Mecz lepiej rozpoczęli gospodarze, którzy jako pierwsi znaleźli się na dwupunktowym prowadzeniu (4:2). Powiększyli tę przewagę przy zagrywce Damiana Wierzbickiego oraz Jana Galabova. Dopiero as Tima Grozera i atak Arkadiusza Olczyka pozwoliły wrocławianom na odrobienie części strat (8:11). W dodatku, w ataku pomylił się Galabov i już był remis. Przez moment trwała więc gra punkt za punkt, którą przerwała dobra dyspozycja Wierzbickiego oraz błąd dotknięcia siatki po stronie gości (14:17). Bydgoszczanie utrzymali trzypunktowe prowadzenia aż do samego końca i to właśnie oni triumfowali w premierowej odsłonie po jeszcze jednym błędzie Gwardii Wrocław (22:25).
Początek drugiej partii należał do przyjezdnych (4:1). Nie uniknęli oni jednak błędów i zaraz wynik wskazał na remis. Mimo wszystko nie pozwolili rywalom wyjść na prowadzenie i po nieudanym ataku Galabova udało im się przywrócić trzypunktową przewagę (9:6). Błędu nie uniknął także Mateusz Kowalski, co pogorszyło tylko sytuację BKS-u. Nie bez znaczenia była także poprawa przyjęcia siatkarzy Gwardii, którzy w końcówce zdecydowanie dominowali (18:12). Poza tym nie do zatrzymania zdawał się być Grzegorz Bociek. Drugi set zakończył się więc pewną wygraną drużyny z Wrocławia po błędzie dotknięcia siatki bydgoszczan (17:25).

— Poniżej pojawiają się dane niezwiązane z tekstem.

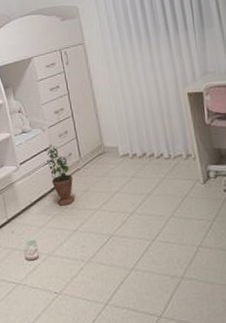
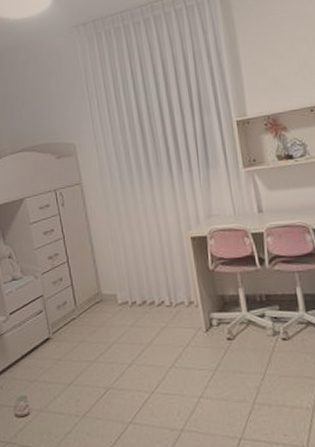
potted plant: present [43,144,74,206] -> none [35,292,69,358]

Wyrównany okazał się początek kolejnej odsłony. Przełamanie dał więc dopiero skuteczny blok bydgoszczan oraz kontratak Wierzbickiego (10:7). Fatalny błąd popełnił jednak Wojciech Kaźmierczak i dystans między drużynami zmniejszył się do zaledwie jednego oczka. Nieomylny nie był także Dawid Woch, dzięki czemu BKS powrócił na wyższe prowadzenie (12:9). Nie mylił się za to Wierzbicki i przewaga gospodarzy wzrosła do czterech oczek. Dopiero as serwisowy Lukáša Ticháčka zmniejszył dystans (14:16). Tym samym odpowiedział jednak Michał Masný, co zbliżyło BKS do wygranej w kolejnym secie. Nie był to koniec emocji, gdyż w przyjęciu nie poradził sobie Galabov i z przewagi gospodarzy ponownie pozostał punkt (19:18). W dodatku, ważną akcję szczęśliwie wygrał Ticháček, co pozwoliło Gwardii na przejęcie prowadzenia. Wrocławianie nie pozwolili go sobie odebrać i to oni wygrali kolejną partię, o czym przesądził blok (25:22).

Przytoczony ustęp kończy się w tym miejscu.